╭──
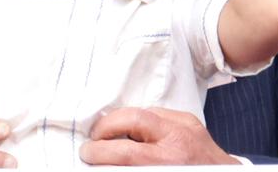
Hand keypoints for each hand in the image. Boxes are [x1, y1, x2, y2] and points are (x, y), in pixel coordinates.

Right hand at [79, 107, 240, 164]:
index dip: (99, 152)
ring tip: (109, 135)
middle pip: (130, 119)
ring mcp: (186, 126)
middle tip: (94, 140)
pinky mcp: (190, 120)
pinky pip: (157, 113)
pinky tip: (133, 132)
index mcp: (169, 161)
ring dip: (122, 121)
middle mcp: (178, 139)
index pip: (124, 152)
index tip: (87, 154)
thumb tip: (105, 163)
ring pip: (142, 111)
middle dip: (105, 128)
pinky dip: (141, 120)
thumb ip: (132, 168)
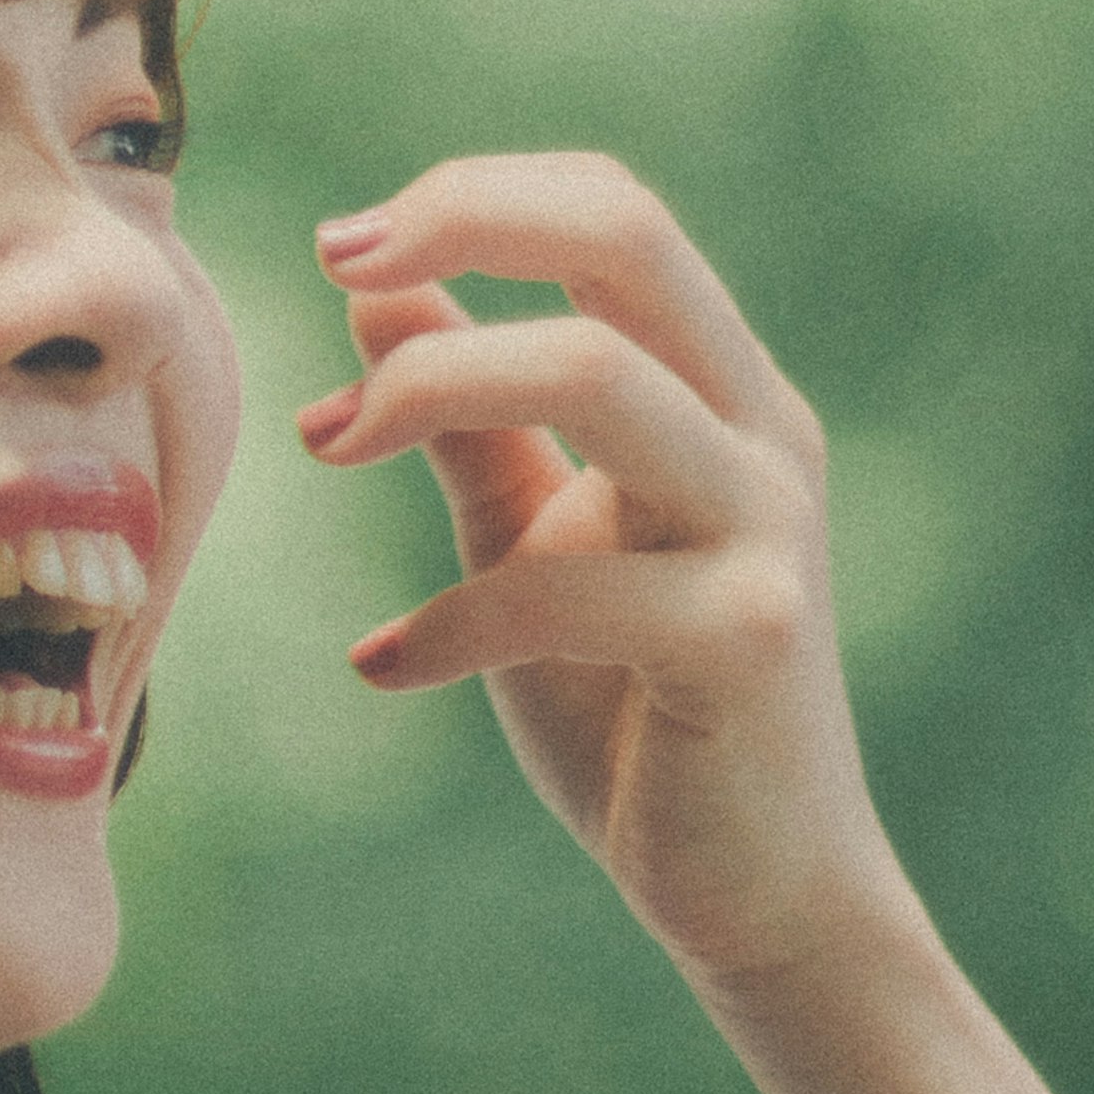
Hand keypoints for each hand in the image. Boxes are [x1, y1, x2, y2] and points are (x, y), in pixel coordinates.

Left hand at [296, 150, 902, 1010]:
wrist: (755, 895)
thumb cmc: (635, 711)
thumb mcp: (537, 540)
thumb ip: (471, 419)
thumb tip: (374, 286)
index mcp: (721, 392)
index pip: (617, 215)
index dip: (478, 198)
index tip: (340, 241)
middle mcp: (761, 436)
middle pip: (628, 245)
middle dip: (470, 220)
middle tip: (333, 259)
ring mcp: (767, 533)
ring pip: (600, 375)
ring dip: (431, 384)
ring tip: (325, 444)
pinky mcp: (749, 641)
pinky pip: (570, 585)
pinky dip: (448, 618)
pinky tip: (381, 667)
╰──
▶ _What is needed_
Within the material, find all lines that hold the word "middle" and show them.

▶ _Task solution_
middle pip: (130, 119)
middle tip: (94, 140)
middle mcp: (178, 139)
middle dip: (105, 128)
middle mcp: (761, 436)
middle pip: (628, 245)
middle dip: (470, 220)
middle tip: (333, 259)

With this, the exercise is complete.